(Listed entries Opens)
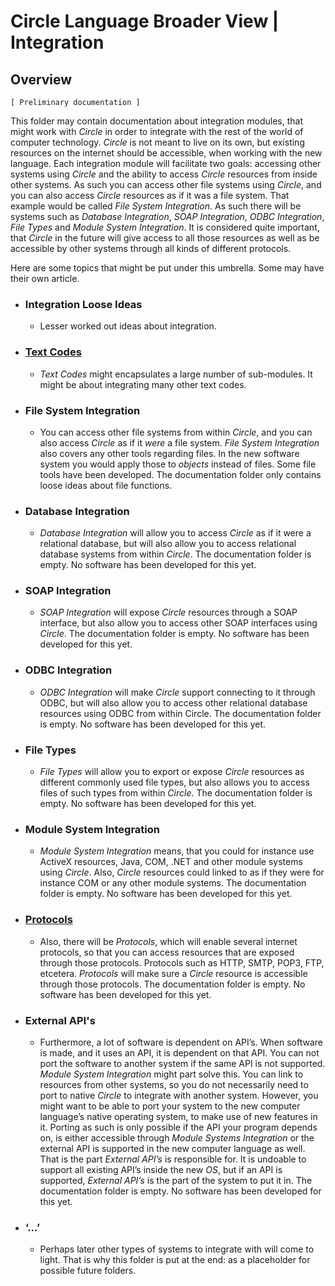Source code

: ﻿Circle Language Broader View | Integration
==========================================

Overview
--------

`[ Preliminary documentation ]`

This folder may contain documentation about integration modules, that might work with *Circle* in order to integrate with the rest of the world of computer technology. *Circle* is not meant to live on its own, but existing resources on the internet should be accessible, when working with the new language. Each integration module will facilitate two goals: accessing other systems using *Circle* and the ability to access *Circle* resources from inside other systems. As such you can access other file systems using *Circle*, and you can also access *Circle* resources as if it was a file system. That example would be called *File System Integration*. As such there will be systems such as *Database Integration*, *SOAP Integration*, *ODBC Integration*, *File Types* and *Module System Integration*. It is considered quite important, that *Circle* in the future will give access to all those resources as well as be accessible by other systems through all kinds of different protocols.

Here are some topics that might be put under this umbrella. Some may have their own article.

- ### Integration Loose Ideas

    - Lesser worked out ideas about integration.

- ### [Text Codes](https://github.com/jjvanzon/Circle-Language-Spec/blob/master/broader-view/integration/text-codes.md)

    - *Text Codes* might encapsulates a large number of sub-modules. It might be about integrating many other text codes.
    
- ### File System Integration

    - You can access other file systems from within *Circle*, and you can also access *Circle* as if it *were* a file system. *File System Integration* also covers any other tools regarding files. In the new software system you would apply those to *objects* instead of files. Some file tools have been developed. The documentation folder only contains loose ideas about file functions.

- ### Database Integration

    - *Database Integration* will allow you to access *Circle* as if it were a relational database, but will also allow you to access relational database systems from within *Circle*. The documentation folder is empty. No software has been developed for this yet.

- ### SOAP Integration

    - *SOAP Integration* will expose *Circle* resources through a SOAP interface, but also allow you to access other SOAP interfaces using *Circle*. The documentation folder is empty. No software has been developed for this yet.

- ### ODBC Integration

    - *ODBC Integration* will make *Circle* support connecting to it through ODBC, but will also allow you to access other relational database resources using ODBC from within Circle. The documentation folder is empty. No software has been developed for this yet.

- ### File Types

    - *File Types* will allow you to export or expose *Circle* resources as different commonly used file types, but also allows you to access files of such types from within *Circle*. The documentation folder is empty. No software has been developed for this yet.

- ### Module System Integration

    - *Module System Integration* means, that you could for instance use ActiveX resources, Java, COM, .NET and other module systems using *Circle*. Also, *Circle* resources could linked to as if they were for instance COM or any other module systems. The documentation folder is empty. No software has been developed for this yet.

- ### [Protocols](https://github.com/jjvanzon/Circle-Language-Spec/blob/master/broader-view/integration/protocols.md)

    - Also, there will be *Protocols*, which will enable several internet protocols, so that you can access resources that are exposed through those protocols. Protocols such as HTTP, SMTP, POP3, FTP, etcetera. *Protocols* will make sure a *Circle* resource is accessible through those protocols. The documentation folder is empty. No software has been developed for this yet.

- ### External API's

    - Furthermore, a lot of software is dependent on API’s. When software is made, and it uses an API, it is dependent on that API. You can not port the software to another system if the same API is not supported. *Module System Integration* might part solve this. You can link to resources from other systems, so you do not necessarily need to port to native *Circle* to integrate with another system. However, you might want to be able to port your system to the new computer language’s native operating system, to make use of new features in it. Porting as such is only possible if the API your program depends on, is either accessible through *Module Systems Integration* or the external API is supported in the new computer language as well. That is the part *External API’s* is responsible for. It is undoable to support all existing API’s inside the new *OS*, but if an API is supported, *External API’s* is the part of the system to put it in. The documentation folder is empty. No software has been developed for this yet.

- ### ‘...’

    - Perhaps later other types of systems to integrate with will come to light. That is why this folder is put at the end: as a placeholder for possible future folders.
(Listed entries Closes)
[Work request]:
Only the lines above starting with the one with "- *File Types*" and going through the one with "- ### Module System Integration" are to be copied, word for word and with both ends kept.

[Exercise solution]:
    - *File Types* will allow you to export or expose *Circle* resources as different commonly used file types, but also allows you to access files of such types from within *Circle*. The documentation folder is empty. No software has been developed for this yet.

- ### Module System Integration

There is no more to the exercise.